Life is definitely good in the land of iPad. In 2016, sales of Apple’s tablet should top more than a hundred million units annually and half a billion units cumulatively. It’s projected to grab the biggest chunk of an estimated 60 million slates in this year, another indication that 2011 and 2012 will be the years of iPad. This notion is shared by analyst Jennifer Colegrove who says tablet PCs are “the fastest growing application for touch screens.”
A simple armchair analysis suggests cumulative iPad shipments nearing a whooping half a billion units by the end of 2016. Yes, five years is too long a time for crystal ball peering, but even the most outspoken naysayers coming out of the woodwork should acknowledge the iPad’s enormous potential for Apple’s fortunes.
Take a look, if you will, at the below chart of touch screen forecasts for tablet PCs distilled from DisplaySearch surveys of more than 190 suppliers of touch screen modules, controller ICs, ITO film, and other components. Assuming total shipments of 500 million iPads at an average selling price of $645 per unit yields cumulative iPad revenue of $322.5 billion by the end of 2016.
Android competition, pricing pressures and changes in the iPad product mix will probably lower that estimate. But no matter how you look at it, the gizmo is a game-changer from the financial point of view – even if cumulative revenues reach “only” $100 billion by the end of 2016.
You could be forgiven for thinking I’m daydreaming, but then again Apple sold 15 million iPads in just nine months.
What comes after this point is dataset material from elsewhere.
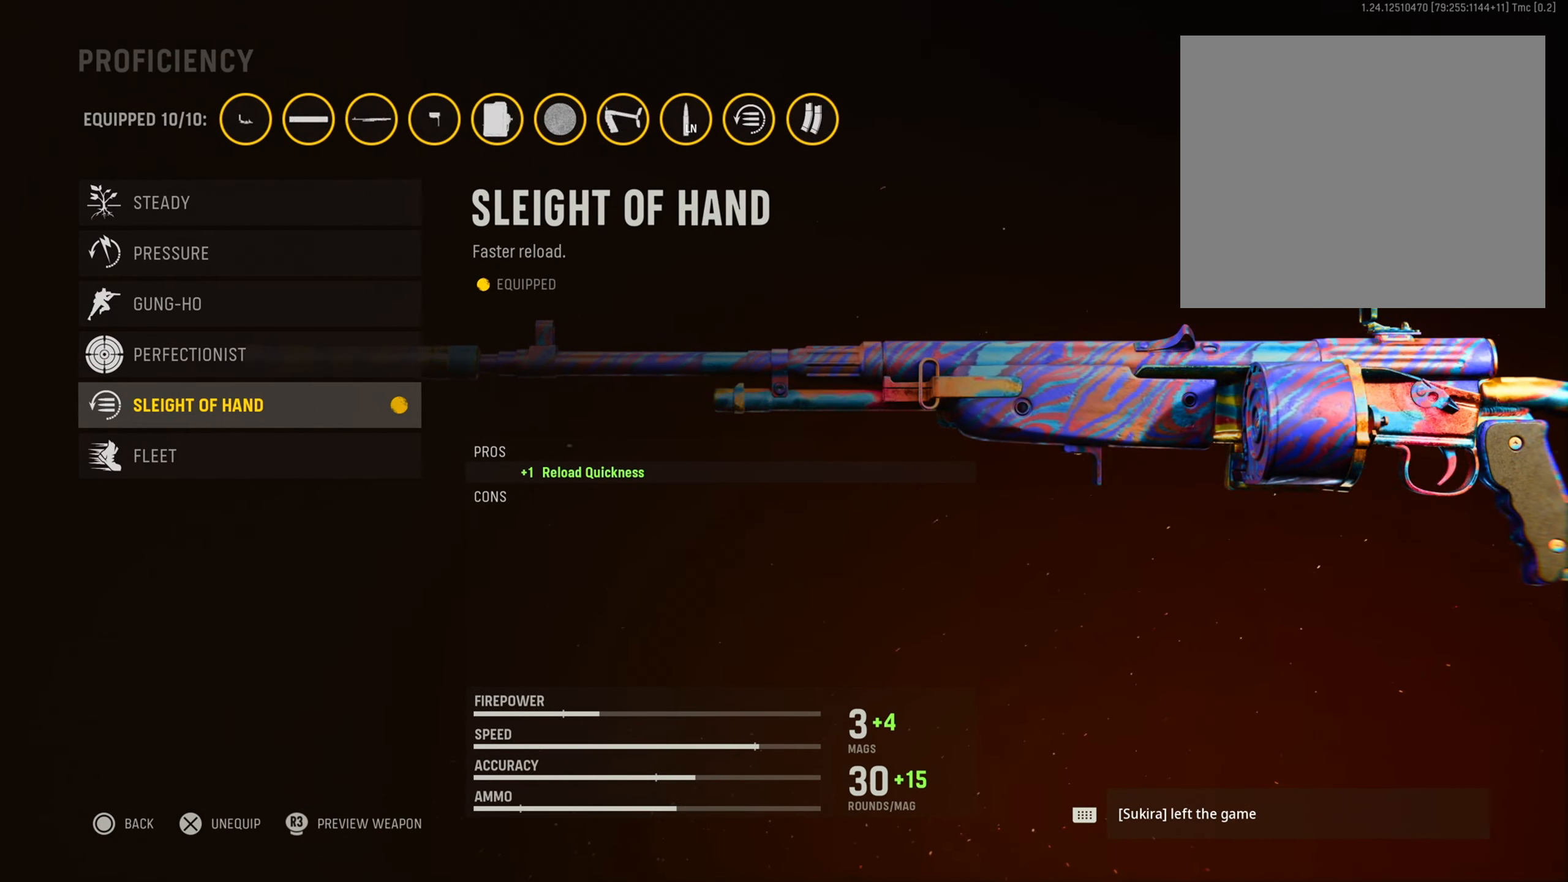
{"buttons": ["CIRCLE"], "left_stick": "center", "right_stick": "center", "events": [[467, "CIRCLE", "down"]]}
The device and related products and services accounted for 17 percent of the $26.74 billion of revenues Apple posted in its most recent quarter.
Presuming Android slates catch up beyond 2012 and assuming Apple won’t drop the ball in the meantime, the iPad could become Apple’s number one product by revenue this time next year. It’s well poised to boost the stock above the $1,000 a share mark. Not bad for a niche product.
According to Businesweek, the average twelve-month price target for AAPL stands at $434.56, or 30 percent higher than today’s $329.27 asking price in afternoon Nasdaq trading.